DATA:
________________________
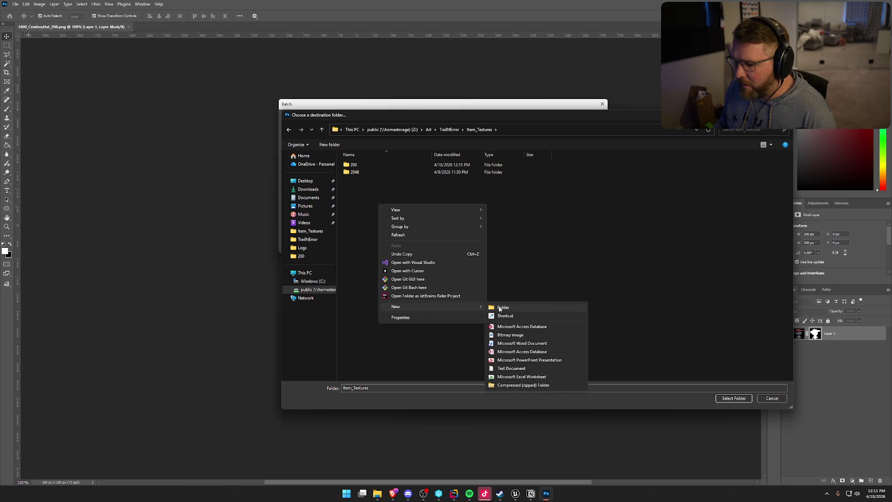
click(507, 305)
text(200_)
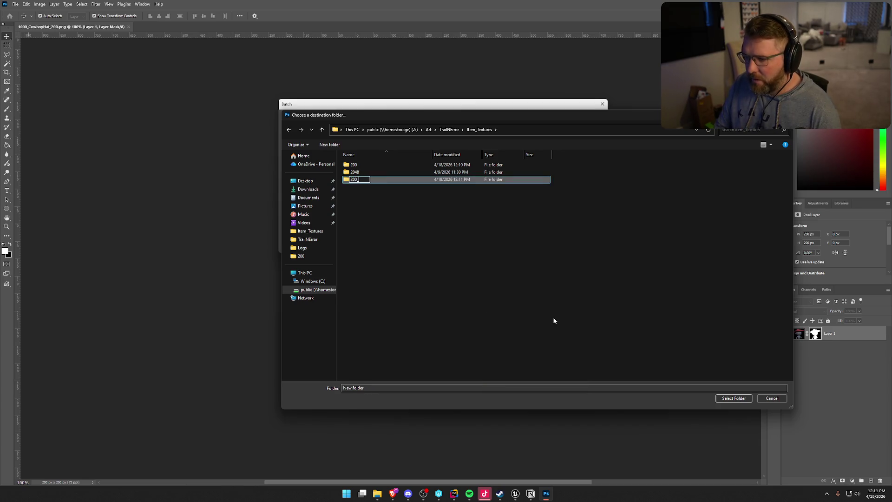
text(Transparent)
________________________
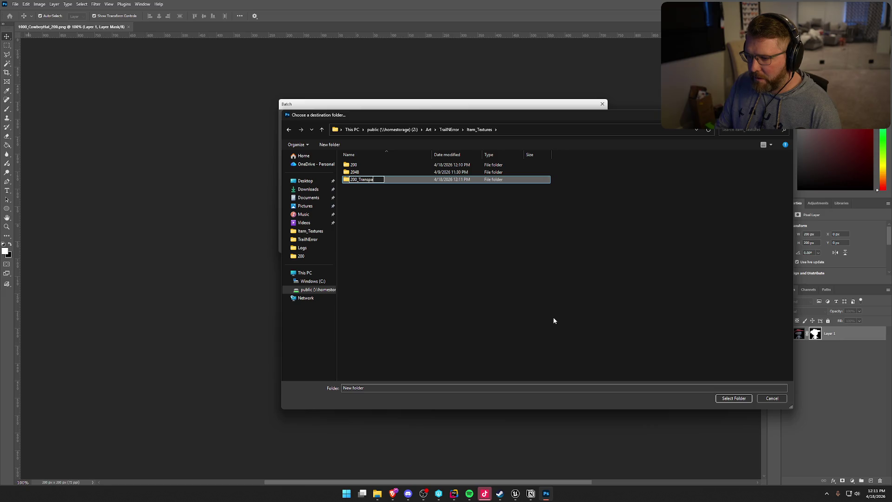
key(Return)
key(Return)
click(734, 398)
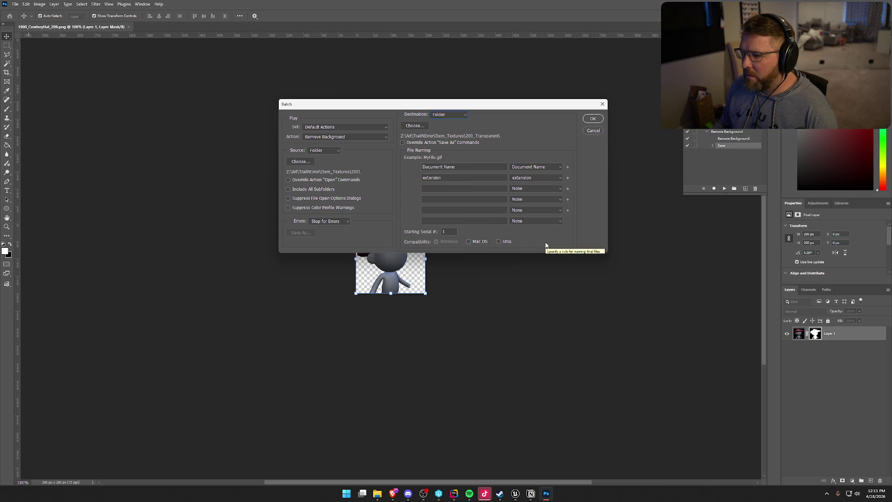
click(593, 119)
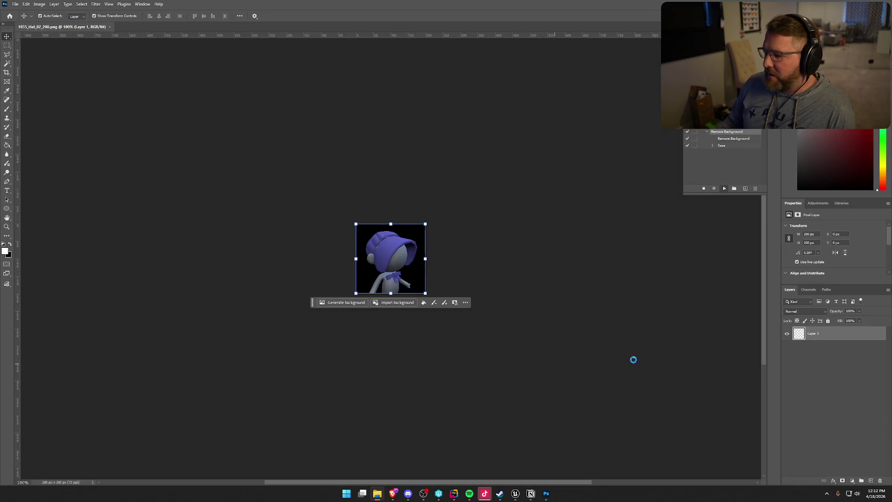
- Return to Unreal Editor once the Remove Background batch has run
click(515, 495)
________________________
TASK OBJECTIVE: Count each line of the material above that holds the word "click", and state the total with no other text.

RESULT FOR THIS TASK: 4